TAIPEI, January 19, 2026, 23:44 GMT+8
- Memory price forecasts for early 2026 point to another round of cost pressure for phones and PCs
- Nothing CEO Carl Pei says brands may have to lift prices by 30% or cut specs
- Micron is moving to add DRAM capacity in Taiwan as suppliers prioritise AI-related demand
Legacy memory prices are gearing up for another jolt, with DDR4 contract prices expected to rise by as much as 50% in the first quarter as supply tightens and enterprise buyers stock up, TrendForce News reported on Monday. It said some major makers have paused price quotes ahead of negotiations expected to run into late January and February, while TrendForce forecast conventional DRAM contract prices to jump 55% to 60% quarter-on-quarter and NAND flash contract prices to rise 33% to 38%. (TrendForce)

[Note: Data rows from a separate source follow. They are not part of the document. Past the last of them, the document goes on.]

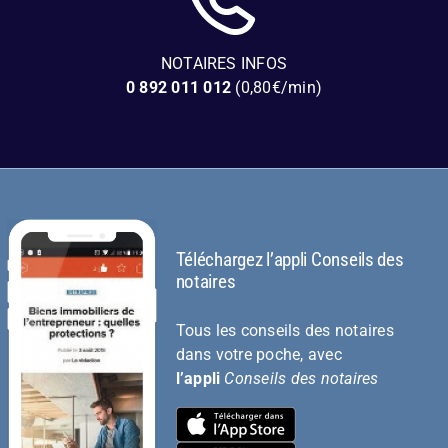
NOTAIRES INFOS
0 892 011 012
(0,80€/min)
Téléchargez l’appli Conseils des
notaires
Tous les conseils des notaires
dans votre poche, avec
l’appli
Conseils des notaires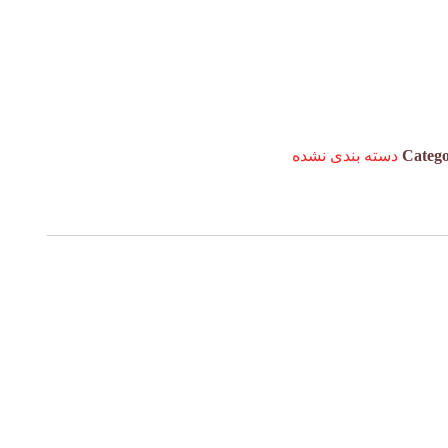
Categ
دسته بندی نشده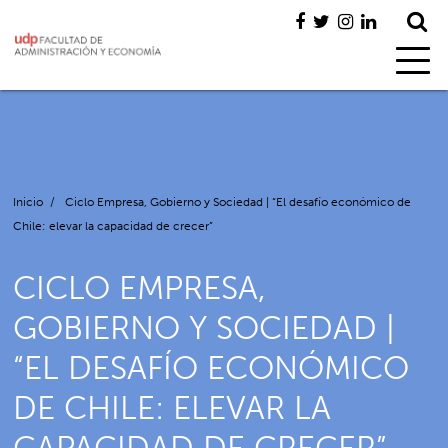
Inicio
/
Ciclo Empresa, Gobierno y Sociedad | “El desafío económico de
Chile: elevar la capacidad de crecer”
CICLO EMPRESA,
GOBIERNO Y SOCIEDAD |
“EL DESAFÍO ECONÓMICO
DE CHILE: ELEVAR LA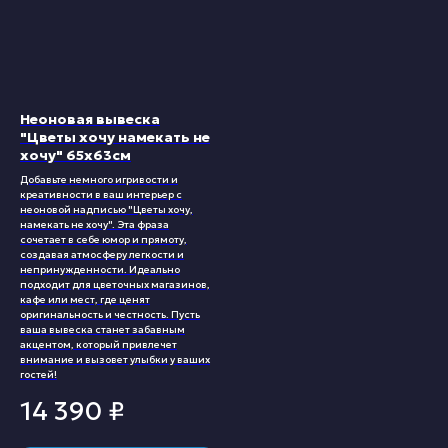
Неоновая вывеска
"Цветы хочу намекать не
хочу" 65х63см
Добавьте немного игривости и
креативности в ваш интерьер с
неоновой надписью "Цветы хочу,
намекать не хочу". Эта фраза
сочетает в себе юмор и прямоту,
создавая атмосферу легкости и
непринужденности. Идеально
подходит для цветочных магазинов,
кафе или мест, где ценят
оригинальность и честность. Пусть
ваша вывеска станет забавным
акцентом, который привлечет
внимание и вызовет улыбки у ваших
гостей!
14 390
₽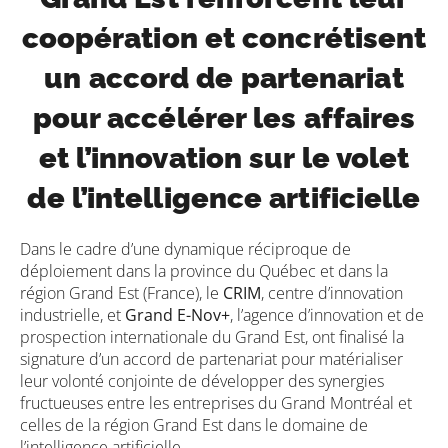
coopération et concrétisent
un accord de partenariat
pour accélérer les affaires
et l’innovation sur le volet
de l’intelligence artificielle
Dans le cadre d’une dynamique réciproque de
déploiement dans la province du Québec et dans la
région Grand Est (France), le
CRIM
, centre d’innovation
industrielle, et
Grand E-Nov+
, l’agence d’innovation et de
prospection internationale du Grand Est, ont finalisé la
signature d’un accord de partenariat pour matérialiser
leur volonté conjointe de développer des synergies
fructueuses entre les entreprises du Grand Montréal et
celles de la région Grand Est dans le domaine de
l’intelligence artificielle.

That matters now because DRAM is the working memory used as RAM in phones and PCs, and NAND flash is the storage that holds apps and photos — and both are being pulled into data centre buildouts for generative AI. “Cost increases [are] being passed through to customers,” said Ben Yeh, a principal analyst at Omdia, as companies such as Nvidia and Google buy more memory for AI infrastructure. (Information Age)
Nothing CEO Carl Pei, whose company sells Android smartphones, said last week that brands face a simple choice: “raise prices, by 30% or more” or downgrade device specifications as memory costs rise. Pei wrote that some memory costs have already increased by up to three times, and warned: “The era of cheap silicon is over.” (LinkedIn)
India’s Times of India, which highlighted Pei’s comments, said he also signalled price increases across Nothing’s smartphone portfolio as it upgrades some products launching in the first quarter to UFS 3.1, a faster phone storage standard. (The Times of India)
On the supply side, memory makers are leaning into higher-margin products aimed at cloud operators and AI chips, leaving older parts in shorter supply. TrendForce said Samsung is sticking to its end-of-life plan for DDR4, a move it said could push per-gigabit prices to record highs in 2026 as supply drops. (TrendForce)
U.S. memory maker Micron is also adding capacity, saying it has signed a letter of intent to buy Powerchip Semiconductor Manufacturing’s P5 fabrication site in Tongluo, Taiwan, for $1.8 billion in cash. Micron said it expects the deal to help boost its output of DRAM wafers beginning in the second half of 2027 and add about 300,000 square feet of cleanroom space; Powerchip said the companies would establish a long-term foundry relationship for advanced-packaging work. (Reuters)
TrendForce said Micron’s move could create room for an upward revision in global DRAM supply in 2027, estimating the first phase of the Tongluo fab’s contribution in the second half of 2027 at more than 10% of Micron’s global capacity as of the fourth quarter of 2026. TrendForce data put Micron’s share of global DRAM revenue at 25.7% in the third quarter of 2025. (TrendForce)
Still, the memory business swings between shortages and gluts, and the timing is messy. If consumers delay upgrades, or if phone makers cut memory and storage to protect price points, demand could soften even as suppliers race to expand.
For now, the squeeze is landing where margins are thin and upgrades are marketed in gigabytes. Buyers may see higher sticker prices on new models, smaller memory steps year-on-year, or both.